For a complete description of the Javascript Index stage and additional examples, see: Custom JavaScript Stages For Index Pipelines.

Examples

Drop a document by ID
function(doc) {
  var id = doc.getId();
  if (id !== null) {
    var pattern = "https://www.mydomain.com/links/contact/?";

    // 0 means the pattern was found so drop the doc
    return (id.indexOf(pattern) == 0) ? null : doc;
  }

  return doc;
}
Format Date to Solr Date
// For example:
// From: 26/Mar/2015:14:38:48 -0700
// To:   2015-03-26T14:38:48Z  (Solr format)
function(doc) {
  if (doc.getId() !== null) {
    var inboundPattern = "dd/MMM/yyyy':'HH:mm:ss Z";  // modify this to match the format of the inbound date
    var solrDatePattern = "yyyy-MM-dd'T'HH:mm:ss'Z'"; // leave this alone
    var dateFieldName = "apachelogtime"; // change this to your date field name

    var solrFormatter = new java.text.SimpleDateFormat(solrDatePattern);
    var apacheParser = new java.text.SimpleDateFormat(inboundPattern);

    var dateString = doc.getFirstFieldValue(dateFieldName);
    logger.info("**** dateString: " + dateString);
    var inboundDate = apacheParser.parse(dateString);
    logger.info("**** inboundDate: " + inboundDate.toString());
    var solrDate =  solrFormatter.format(inboundDate);
    logger.info("**** solrDate: " + solrDate.toString());

    doc.setField(dateFieldName, solrDate.toString());
  }

  return doc;
}
Replace whitespace and newlines
function(doc) {
  if (doc.getId() !== null) {
    var fields = ["col1", "col2", "col3"];

    for (i = 0; i < fields.length; i++ ) {
      var field = fields[i];
      var value = doc.getFirstFieldValue(field);
      logger.info("BEFORE: Field " + field + ": *" + value + "*");

      if (value != null) {
        value = value.replace(/^\s+/, "");  // remove leading whitespace
        logger.info("AFTER: Field " + field + ": *" + value + "*");
        value = value.replace(/\s+$/, "");  // remove trailing whitespace
        logger.info("AFTER: Field " + field + ": *" + value + "*");
        value = value.replace(/\s+/g, " ");  // multiple whitespace to one space
        logger.info("AFTER: Field " + field + ": *" + value + "*");

        doc.setField(field, value);
      }
    }
  }

  return doc;
}
Split the values in a field
//Split On a delimiter.

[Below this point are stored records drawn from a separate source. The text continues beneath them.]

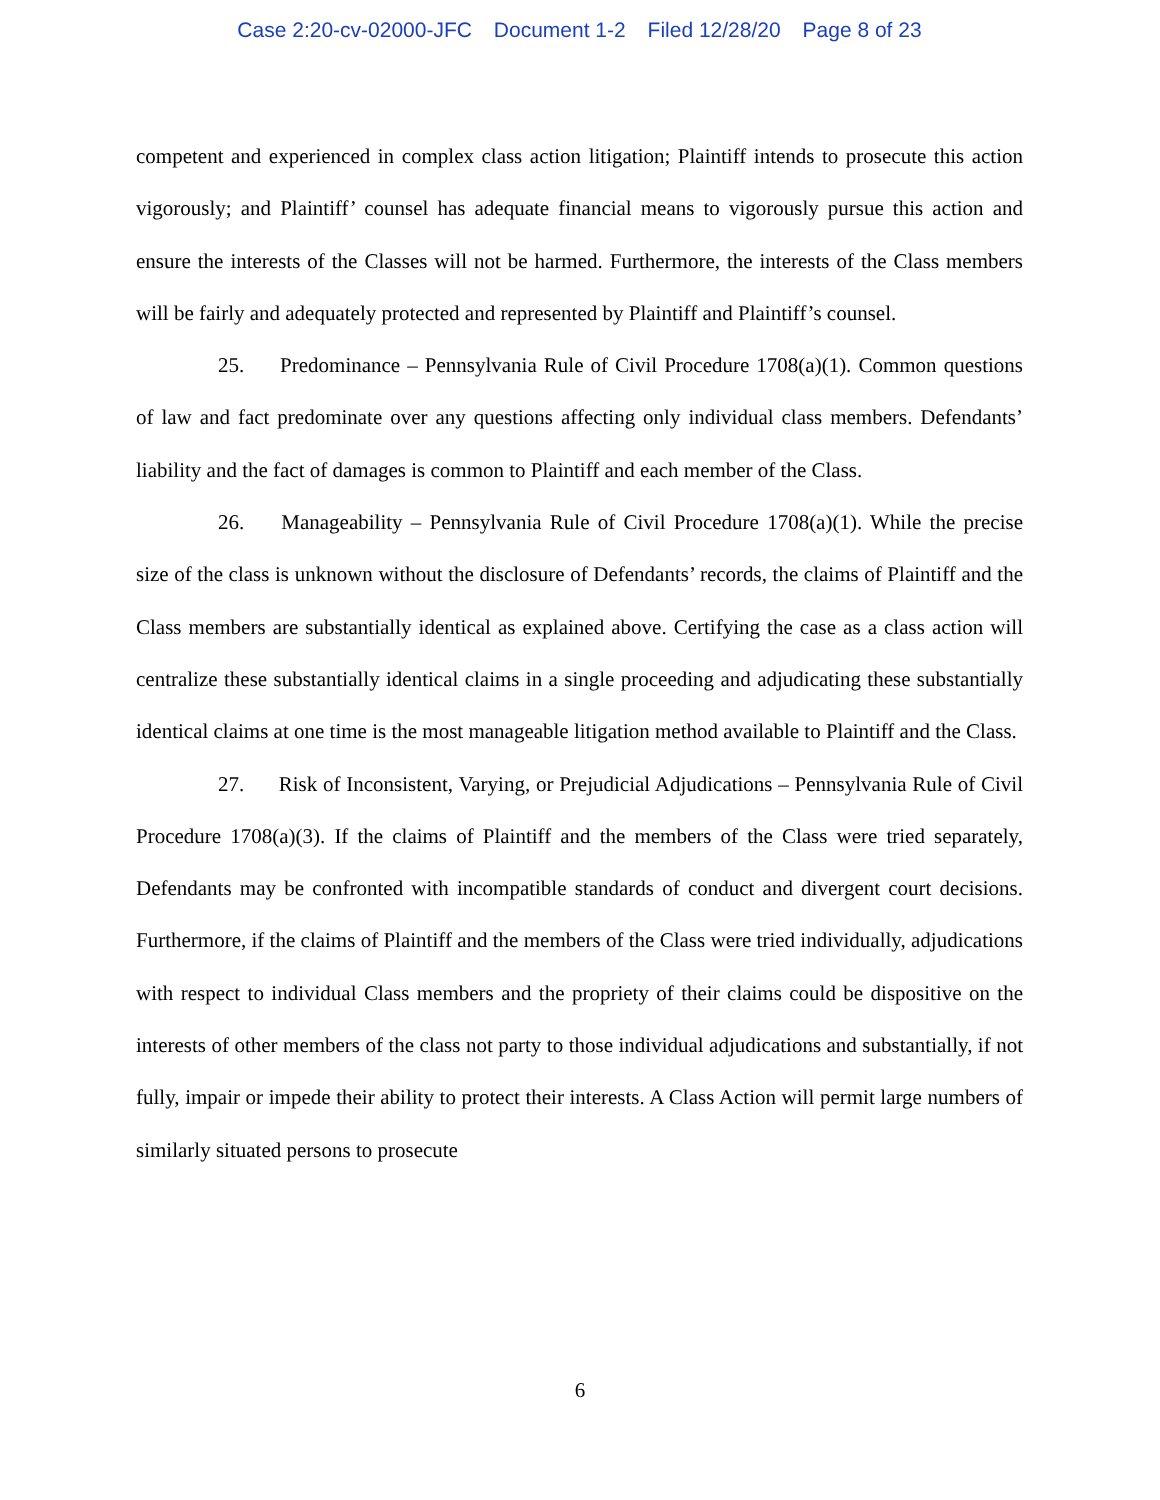Case 2:20-cv-02000-JFC Document 1-2 Filed 12/28/20 Page 8 of 23
competent and experienced in complex class action litigation; Plaintiff intends to prosecute this action vigorously; and Plaintiff’ counsel has adequate financial means to vigorously pursue this action and ensure the interests of the Classes will not be harmed. Furthermore, the interests of the Class members will be fairly and adequately protected and represented by Plaintiff and Plaintiff’s counsel.
25. Predominance – Pennsylvania Rule of Civil Procedure 1708(a)(1). Common questions of law and fact predominate over any questions affecting only individual class members. Defendants’ liability and the fact of damages is common to Plaintiff and each member of the Class.
26. Manageability – Pennsylvania Rule of Civil Procedure 1708(a)(1). While the precise size of the class is unknown without the disclosure of Defendants’ records, the claims of Plaintiff and the Class members are substantially identical as explained above. Certifying the case as a class action will centralize these substantially identical claims in a single proceeding and adjudicating these substantially identical claims at one time is the most manageable litigation method available to Plaintiff and the Class.
27. Risk of Inconsistent, Varying, or Prejudicial Adjudications – Pennsylvania Rule of Civil Procedure 1708(a)(3). If the claims of Plaintiff and the members of the Class were tried separately, Defendants may be confronted with incompatible standards of conduct and divergent court decisions. Furthermore, if the claims of Plaintiff and the members of the Class were tried individually, adjudications with respect to individual Class members and the propriety of their claims could be dispositive on the interests of other members of the class not party to those individual adjudications and substantially, if not fully, impair or impede their ability to protect their interests. A Class Action will permit large numbers of similarly situated persons to prosecute
6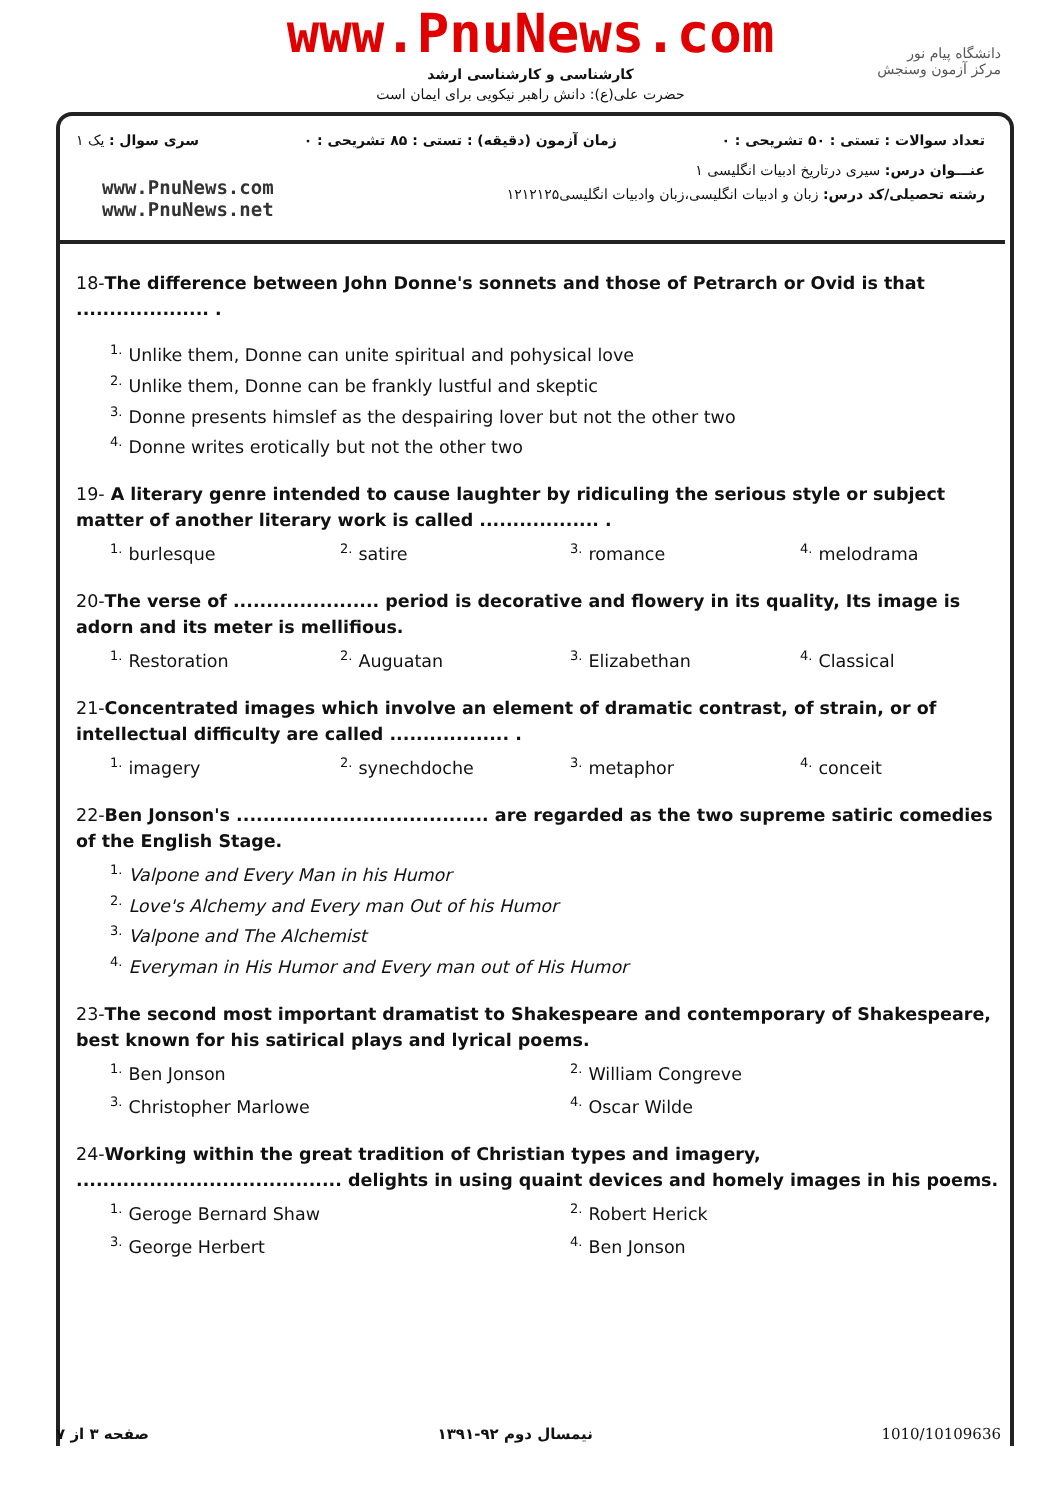www.PnuNews.com
کارشناسی و کارشناسی ارشد
حضرت علی(ع): دانش راهبر نیکویی برای ایمان است
دانشگاه پیام نور
مرکز آزمون وسنجش
تعداد سوالات : تستی : ۵۰ تشریحی : ۰ زمان آزمون (دقیقه) : تستی : ۸۵ تشریحی : ۰ سری سوال : یک ۱
عنـــوان درس: سیری درتاریخ ادبیات انگلیسی ۱
رشته تحصیلی/کد درس: زبان و ادبیات انگلیسی،زبان وادبیات انگلیسی۱۲۱۲۱۲۵
www.PnuNews.com
www.PnuNews.net
18-The difference between John Donne's sonnets and those of Petrarch or Ovid is that .................... .
<sup>1.</sup> Unlike them, Donne can unite spiritual and pohysical love
<sup>2.</sup> Unlike them, Donne can be frankly lustful and skeptic
<sup>3.</sup> Donne presents himslef as the despairing lover but not the other two
<sup>4.</sup> Donne writes erotically but not the other two
19- A literary genre intended to cause laughter by ridiculing the serious style or subject matter of another literary work is called .................. .
<sup>1.</sup> burlesque
<sup>2.</sup> satire
<sup>3.</sup> romance
<sup>4.</sup> melodrama
20-The verse of ...................... period is decorative and flowery in its quality, Its image is adorn and its meter is mellifious.
<sup>1.</sup> Restoration
<sup>2.</sup> Auguatan
<sup>3.</sup> Elizabethan
<sup>4.</sup> Classical
21-Concentrated images which involve an element of dramatic contrast, of strain, or of intellectual difficulty are called .................. .
<sup>1.</sup> imagery
<sup>2.</sup> synechdoche
<sup>3.</sup> metaphor
<sup>4.</sup> conceit
22-Ben Jonson's ...................................... are regarded as the two supreme satiric comedies of the English Stage.
<sup>1.</sup> Valpone and Every Man in his Humor
<sup>2.</sup> Love's Alchemy and Every man Out of his Humor
<sup>3.</sup> Valpone and The Alchemist
<sup>4.</sup> Everyman in His Humor and Every man out of His Humor
23-The second most important dramatist to Shakespeare and contemporary of Shakespeare, best known for his satirical plays and lyrical poems.
<sup>1.</sup> Ben Jonson
<sup>2.</sup> William Congreve
<sup>3.</sup> Christopher Marlowe
<sup>4.</sup> Oscar Wilde
24-Working within the great tradition of Christian types and imagery, ........................................ delights in using quaint devices and homely images in his poems.
<sup>1.</sup> Geroge Bernard Shaw
<sup>2.</sup> Robert Herick
<sup>3.</sup> George Herbert
<sup>4.</sup> Ben Jonson
1010/10109636 نیمسال دوم ۹۲-۱۳۹۱ صفحه ۳ از ۷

In this case, a newline
function(doc){
  if (doc.getId() !== null) {
    var fromField = "company2_ss";
    var toField = "company2_ss";
    var delimiter = "\n";

    var oldList = doc.getFieldValues(fromField);

    var values = [];

    // parse the entries one at a time
    doc.removeFields(toField); // clear out the target field
    for (i = 0; i < oldList.size(); i++) {
      values[i] = oldList.get(i);

      // get the list of strings split by the delimiter
      newList = values[i].split(delimiter);
      for(j = 0; j < newList.length; j++ ){
        doc.addField(toField, newList[j]);
      }
    }
  }
  return doc;
}

Configuration

Tip
When entering configuration values in the UI, use unescaped characters, such as \t for the tab character. When entering configuration values in the API, use escaped characters, such as \\t for the tab character.